As a reader of this blog rightly suggested, having our headaches has undoubtedly led us all to explore different paths in life. In a way, there are many new and different areas that I have looked into to find a cure. I have learned and assimilated so much new information that I would certainly not have acquired otherwise; but I can’t help thinking how much better my daily life would be without this witch of a Headache, without having to open my eyes every single morning and have the side of my head pressing in – a wonderful reminder that it is always there.

Friday, 13 January 2012

Day 1121

The three year headache anniversary passed unnoticed – or should I say ignored. One year, two years, three years.. it nearly seems to make no difference anymore. It’s been dragging on for so long that my hope that it will cease is waning.

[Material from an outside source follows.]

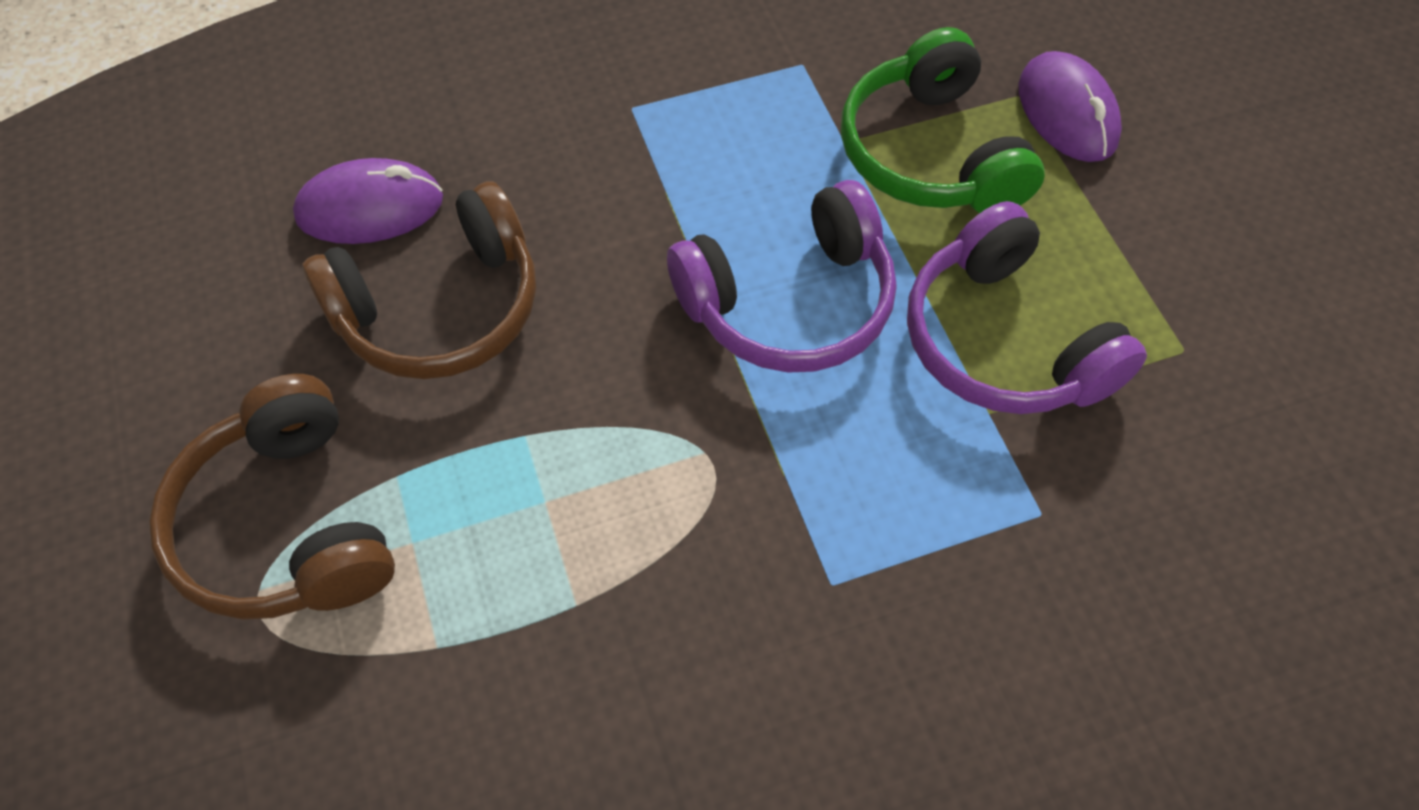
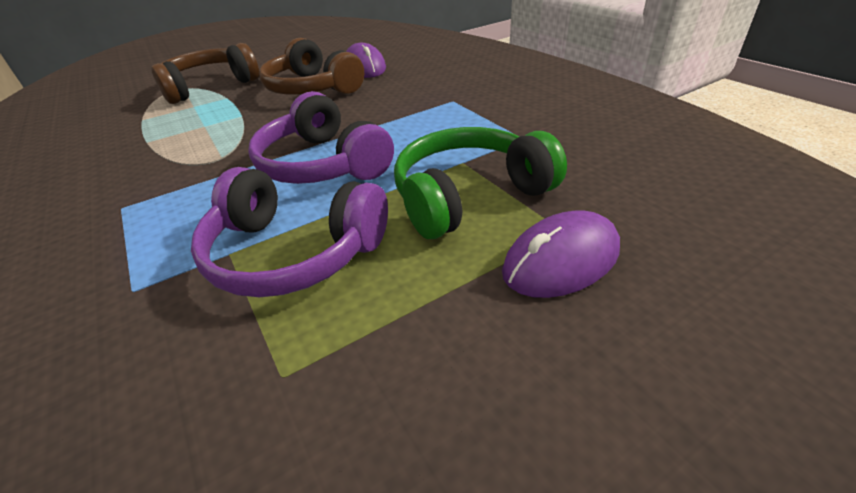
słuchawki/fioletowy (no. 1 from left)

I wish those who didn’t suffer from this wretched thing could understand how awful it is. Having a constant headache is so tiring, it makes the world so much heavier, every moment drags on for so much more, even when it's a fun moment, it's always somehow ruined because nothing is ever perfect, there's always that horrible headache reminding me that something is wrong.

One of my greatest passions is reading and yesterday, as I was reading a book, I had to stop for a while as the headache – for whatever inexplicable reason – was quite strong at that moment and it made it hard for me to concentrate. So the headache is always there, reminding me of its presence (don’t worry, I won’t forget you, dear) at every moment. Even when I have a few moments to myself, to sit back and relax, the headache topic inevitably comes up. I question it but soon get tired as I have no answers, and try to brush it aside.

I have learned to try and not ponder too much on its presence, to try and get on with daily life as much as possible and not let it interfere with my life, but the truth is that at times when I go to bed, I sometimes wonder ‘What if I just don’t wake up tomorrow?’ The truth of the matter is that, as much as I can ignore it, I realise that it is not normal to have had a headache for three years and sometimes I worry that the wretched thing may play its final joke on me.